2 Comments
User's avatar
Mahdi Assan's avatar

I think you're right to highlight the debate around the AI Act's applicability to agents. It could be argued that the definition of an 'AI system' under the Act assumes a human-in-the-loop at all points of the system’s operation. This means that simple, single-turn input-and-output prompting of AI systems are certainly in scope. However, are AI agents still in scope if they are capable of executing tasks with multiple steps in which there is no human verification yet those steps may involve uses of tools and resources that impact the agent’s wider environment?

And the European Commission's initial answer to this is...intriguing: they say that the AI Act's risk-based framework applies “to the extent that AI agents are AI systems,” a phrasing that some could interpret as suggesting the Commission is open to the possibility that some agents might fall outside the scope of the Act’s primary risk-based framework.

Regardless of whether the Act applies to an organisation's deployment of agents, the governance implications you set out here still exist. And if organisations do not get a handle on them, there are some serious headaches awaiting.

Nesibe Kiris Can's avatar

This is such a sharp summary of where the debate really sits.

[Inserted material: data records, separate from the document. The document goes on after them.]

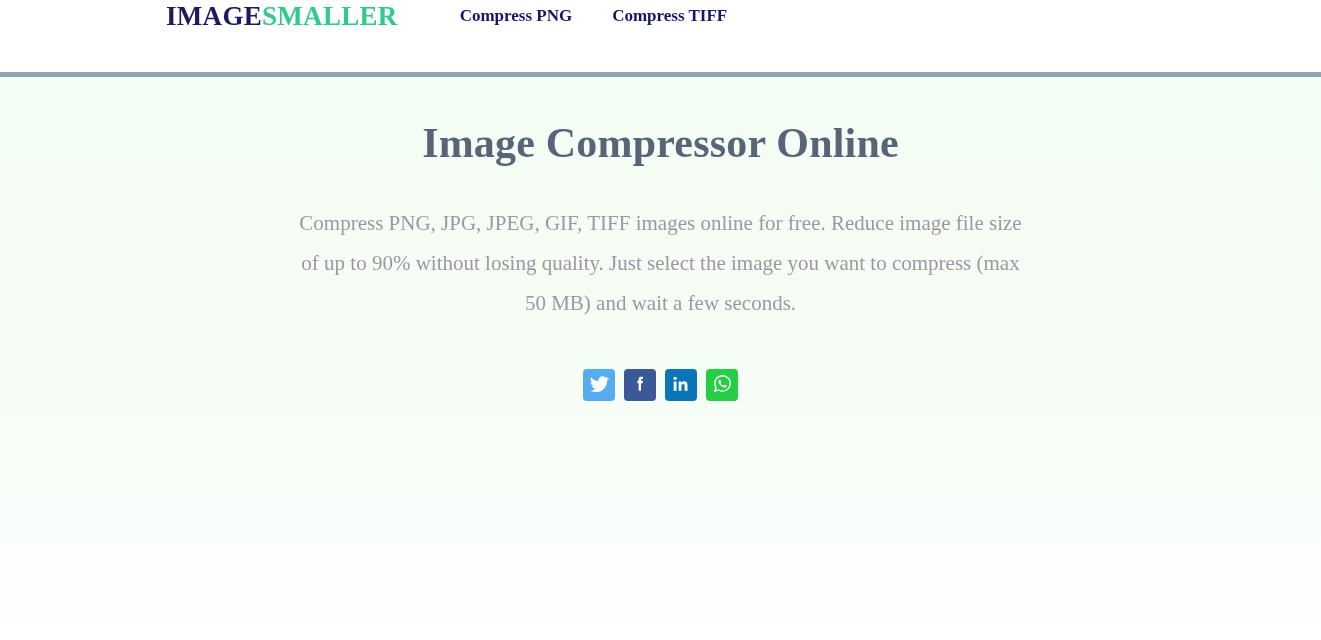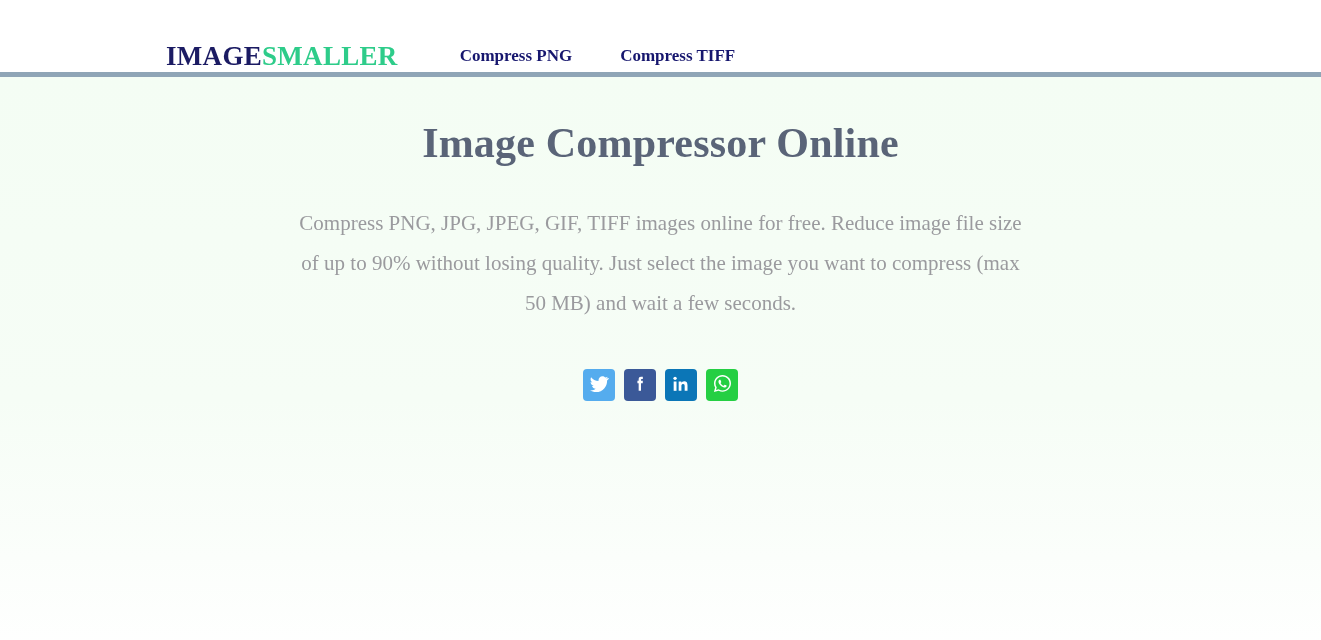--- a/index.html
+++ b/index.html
@@ -19,7 +19,7 @@
     height: 72px;
     background: #ffffff;
     display: flex;
-    align-items: flex-end;
+    align-items: flex-start;
     box-sizing: border-box;
   }
   .header-inner {

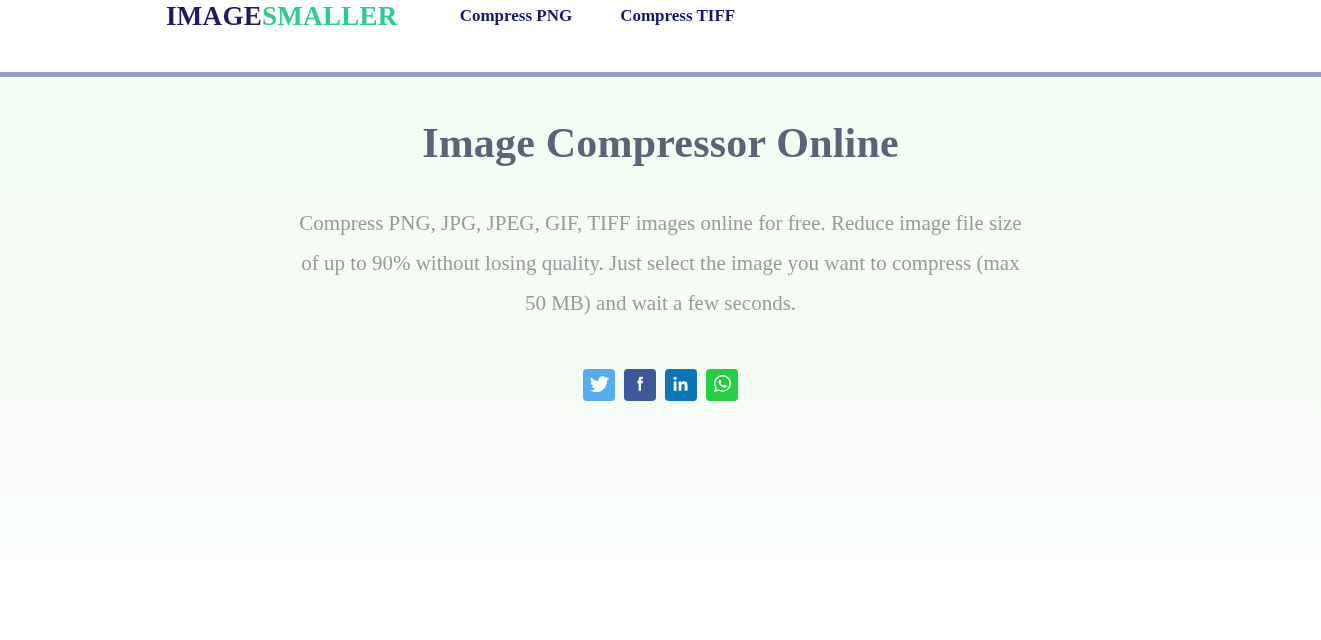--- a/index.html
+++ b/index.html
@@ -43,7 +43,7 @@
     display: flex;
     align-items: center;
     margin-left: 42px;
-    gap: 8px;
+    gap: 0px;
   }
   .nav-link {
     color: #16166e;

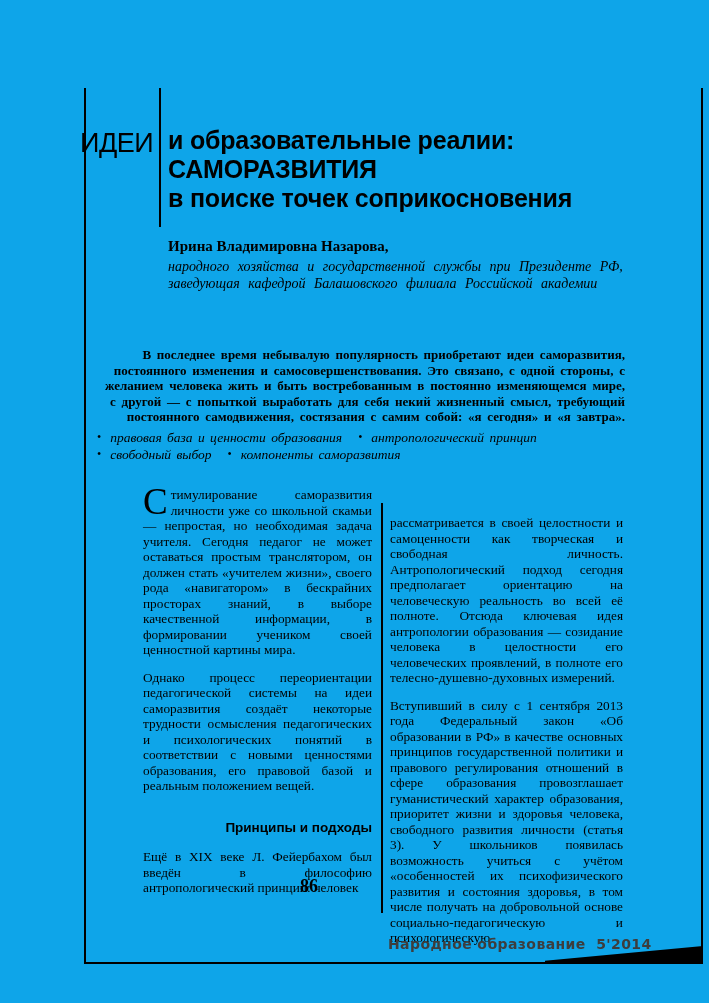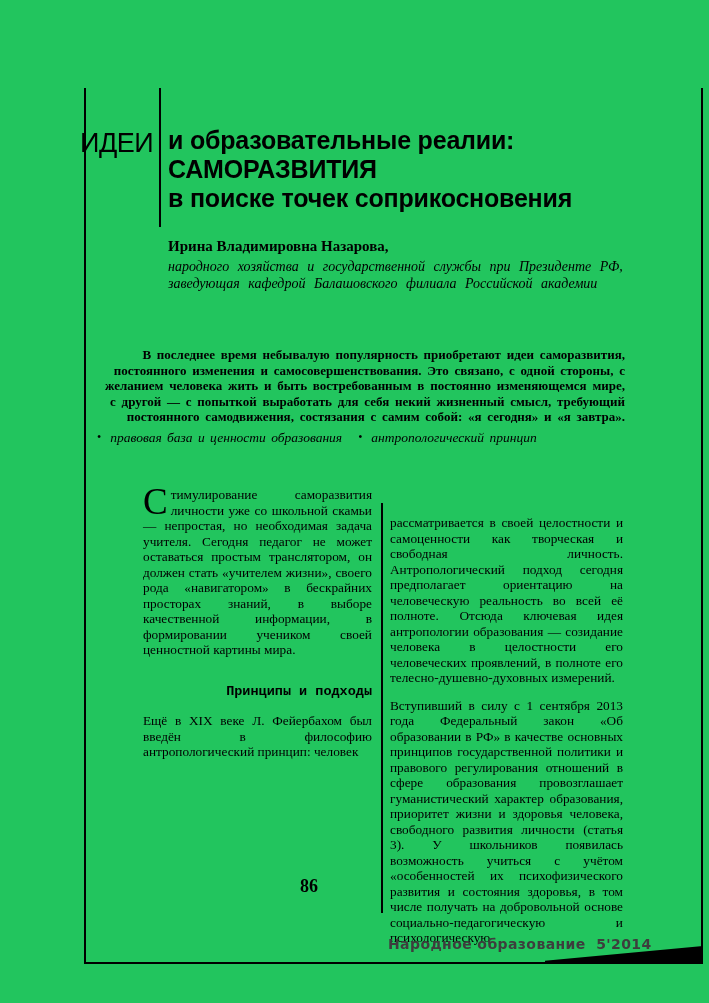--- a/index.html
+++ b/index.html
@@ -6,7 +6,7 @@
   html,body { background:#fff; }
   body { width:709px; height:1003px; position:relative; font-family:"Liberation Serif", serif; color:#000; }
 
-  .page { position:absolute; inset:0; background:#22c55e; overflow:hidden; }
+  .page { position:absolute; inset:0; background:#0ea5e9; overflow:hidden; }
 
   
   .frame-left   { position:absolute; left:84px;  top:88px;  width:2px;  height:876px; background:#000; }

The Commission’s “to the extent that AI agents are AI systems” language is doing a lot of quiet work here: it keeps the door open for some agentic configurations to sit partially or even fully outside the core risk‑based regime, even though they clearly shape the environment and can trigger downstream harm.

From a governance perspective, I tend to treat that as a floor, not a ceiling: if an architecture can act across tools and domains without fresh human verification, I want the same level of discipline around risk mapping, logging, and oversight, whether or not the AI Act currently bites in a clean way.

Otherwise, as you say, the legal debate will arrive late to a set of operational headaches that were entirely foreseeable from the design of the agent itself.